あれから1年 時間は止まったまま 癒えない悲しみ抱え遺族は…
テレビ金沢NEWS
能登半島地震から1年となった元日は、地震や豪雨で亡くなった人を悼み、輪島市内で追悼式が行われました。そこには、癒えない悲しみを抱えながら次の一歩を模索する遺族の姿もありました。
石川県内で498人が命を落とした能登半島地震。地震が発生した午後4時10分。 「黙とう」 輪島市内では遺族や関係者らが出席し、地震や豪雨の犠牲者を悼む追悼式が開かれました。 石川県・馳 浩 知事: 「復興の先にある新たな能登の未来を築く、という強い決意を新たにしたところであり、全力を傾注し、復興への道を切り開いていくことをここにお誓い申し上げたいと思います」 石破首相は… 石破 茂 首相: 「生活となりわいの再建、被災地の創造的復興に政府一丸となって取り組んでまいります。世界一の防災大国にすべく力を尽くしてまいりますことを、ここに固くお約束をいたします」 追悼式には、多くの遺族も出席しました。

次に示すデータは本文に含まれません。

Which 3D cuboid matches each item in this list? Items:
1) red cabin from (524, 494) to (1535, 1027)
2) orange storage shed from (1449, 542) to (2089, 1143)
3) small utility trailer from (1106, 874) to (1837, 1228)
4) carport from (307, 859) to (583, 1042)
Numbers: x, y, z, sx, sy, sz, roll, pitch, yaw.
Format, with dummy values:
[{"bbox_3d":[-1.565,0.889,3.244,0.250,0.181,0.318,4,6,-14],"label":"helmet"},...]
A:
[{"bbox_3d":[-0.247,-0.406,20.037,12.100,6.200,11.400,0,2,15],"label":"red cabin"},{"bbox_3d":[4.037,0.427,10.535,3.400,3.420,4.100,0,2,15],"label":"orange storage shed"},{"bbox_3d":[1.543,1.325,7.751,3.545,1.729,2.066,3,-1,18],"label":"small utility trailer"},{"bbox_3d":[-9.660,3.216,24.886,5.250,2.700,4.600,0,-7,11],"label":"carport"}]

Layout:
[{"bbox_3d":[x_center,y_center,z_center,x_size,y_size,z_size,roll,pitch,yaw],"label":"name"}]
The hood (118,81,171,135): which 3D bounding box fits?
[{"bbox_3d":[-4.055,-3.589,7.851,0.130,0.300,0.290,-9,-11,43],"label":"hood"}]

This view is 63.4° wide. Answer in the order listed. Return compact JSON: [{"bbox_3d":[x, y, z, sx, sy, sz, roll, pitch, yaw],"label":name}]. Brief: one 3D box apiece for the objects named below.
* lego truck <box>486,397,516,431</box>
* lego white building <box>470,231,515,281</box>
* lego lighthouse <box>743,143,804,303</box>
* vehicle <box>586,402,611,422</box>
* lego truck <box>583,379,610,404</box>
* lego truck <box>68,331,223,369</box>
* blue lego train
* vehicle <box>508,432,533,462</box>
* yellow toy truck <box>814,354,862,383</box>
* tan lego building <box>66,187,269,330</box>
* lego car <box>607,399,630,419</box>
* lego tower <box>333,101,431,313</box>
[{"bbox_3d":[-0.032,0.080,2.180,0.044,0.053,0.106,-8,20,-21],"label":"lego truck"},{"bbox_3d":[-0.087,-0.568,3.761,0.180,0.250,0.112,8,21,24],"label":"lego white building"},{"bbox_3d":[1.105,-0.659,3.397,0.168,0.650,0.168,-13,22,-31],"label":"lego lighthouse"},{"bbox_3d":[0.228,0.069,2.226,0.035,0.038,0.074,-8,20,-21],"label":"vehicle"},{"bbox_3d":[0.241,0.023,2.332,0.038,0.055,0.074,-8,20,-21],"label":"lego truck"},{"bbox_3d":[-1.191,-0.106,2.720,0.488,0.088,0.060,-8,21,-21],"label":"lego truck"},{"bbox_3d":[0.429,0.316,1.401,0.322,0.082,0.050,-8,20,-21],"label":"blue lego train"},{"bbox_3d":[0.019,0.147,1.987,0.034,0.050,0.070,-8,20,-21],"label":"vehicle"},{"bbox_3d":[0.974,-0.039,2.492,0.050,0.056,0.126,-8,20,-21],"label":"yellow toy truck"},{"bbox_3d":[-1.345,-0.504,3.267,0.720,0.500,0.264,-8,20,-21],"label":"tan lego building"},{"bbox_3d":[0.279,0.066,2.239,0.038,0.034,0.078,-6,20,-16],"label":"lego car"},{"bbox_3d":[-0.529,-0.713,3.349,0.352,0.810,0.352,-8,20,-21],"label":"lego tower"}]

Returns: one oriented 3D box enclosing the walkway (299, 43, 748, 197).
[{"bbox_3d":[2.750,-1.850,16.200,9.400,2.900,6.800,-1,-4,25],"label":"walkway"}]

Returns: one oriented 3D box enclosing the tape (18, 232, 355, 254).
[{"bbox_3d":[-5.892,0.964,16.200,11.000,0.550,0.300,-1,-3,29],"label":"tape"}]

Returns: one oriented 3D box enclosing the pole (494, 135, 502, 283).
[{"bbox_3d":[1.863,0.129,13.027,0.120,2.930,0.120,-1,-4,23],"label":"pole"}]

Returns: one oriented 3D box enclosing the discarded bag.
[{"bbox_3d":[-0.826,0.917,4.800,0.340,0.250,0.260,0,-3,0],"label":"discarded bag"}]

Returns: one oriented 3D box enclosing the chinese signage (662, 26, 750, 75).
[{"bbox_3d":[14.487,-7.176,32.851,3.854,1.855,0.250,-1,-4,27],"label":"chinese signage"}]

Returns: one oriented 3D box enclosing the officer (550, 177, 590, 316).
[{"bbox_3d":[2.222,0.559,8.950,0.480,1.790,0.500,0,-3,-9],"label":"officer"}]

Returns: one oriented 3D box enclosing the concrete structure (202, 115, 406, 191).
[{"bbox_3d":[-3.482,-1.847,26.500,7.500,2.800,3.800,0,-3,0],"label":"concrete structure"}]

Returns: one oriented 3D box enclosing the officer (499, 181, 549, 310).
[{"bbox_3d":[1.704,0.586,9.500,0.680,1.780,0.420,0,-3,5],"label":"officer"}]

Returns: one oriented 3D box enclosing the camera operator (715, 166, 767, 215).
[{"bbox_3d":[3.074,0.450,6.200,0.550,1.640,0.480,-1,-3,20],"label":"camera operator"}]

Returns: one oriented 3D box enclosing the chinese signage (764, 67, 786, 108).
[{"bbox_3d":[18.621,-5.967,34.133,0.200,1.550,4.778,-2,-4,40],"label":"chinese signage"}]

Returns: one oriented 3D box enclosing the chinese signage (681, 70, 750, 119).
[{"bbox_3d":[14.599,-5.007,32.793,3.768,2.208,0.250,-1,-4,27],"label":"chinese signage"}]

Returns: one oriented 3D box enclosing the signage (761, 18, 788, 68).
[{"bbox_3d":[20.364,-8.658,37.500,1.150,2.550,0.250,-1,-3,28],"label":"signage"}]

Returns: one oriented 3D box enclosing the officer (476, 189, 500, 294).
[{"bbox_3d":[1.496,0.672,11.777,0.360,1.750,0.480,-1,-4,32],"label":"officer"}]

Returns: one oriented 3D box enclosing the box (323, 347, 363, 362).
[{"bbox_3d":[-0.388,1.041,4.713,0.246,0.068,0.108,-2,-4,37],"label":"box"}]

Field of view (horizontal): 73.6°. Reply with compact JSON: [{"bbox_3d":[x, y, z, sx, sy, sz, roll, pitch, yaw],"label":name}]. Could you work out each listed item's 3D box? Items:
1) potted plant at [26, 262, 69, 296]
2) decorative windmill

穴水町で起きた土砂崩れで家族全員を失った寺本直之さん。 寺本 直之 さん(去年1月8日): 「みんな生きてて欲しいんです。なんで1日に、こんな地震でこんなことされなければならんかって」 土砂に飲み込まれた妻の実家。親族と共に妻と4人の子供たちが遺体で見つかりました。 ことし元日、土砂崩れがあった現場を訪れました。 寺本 直之 さん: 「これからは亡くなった人のために伝えていく。ちょっとでも何か他のところに手助けができるのであれば、していきたいなって思います」
去年1月。斎場で出会った金沢市の角田貴仁さん。 角田 貴仁 さん: 「助けたかったんですけどね」 珠洲市の実家に帰省中、妻・裕美さんとひとり息子の啓徳くんを亡くしました。家屋の下で啓徳くんは、音を立てて居場所を伝えたといいます。 角田 貴仁 さん: 「必死でたたいて私に教えてくれて本当に立派な息子でした」 あれから1年。毎週、仏前には二人に似合う色の花を供えます。 角田 貴仁 さん: 「梁と畳に挟まれて視線の先に母親がいたものが、啓徳が見た最後の景色ですからね。それを思うとどんな思いやったかなと」 しかし… 角田 貴仁 さん: 「僕一度も手を合わしたことがないんですよ、実は。合掌したことがない。受け入れてないんでしょうね。認めたくないんでしょうね、どこかでこの状態を」 貴仁さんの時間は止まったまま。日々二人に思いをはせます。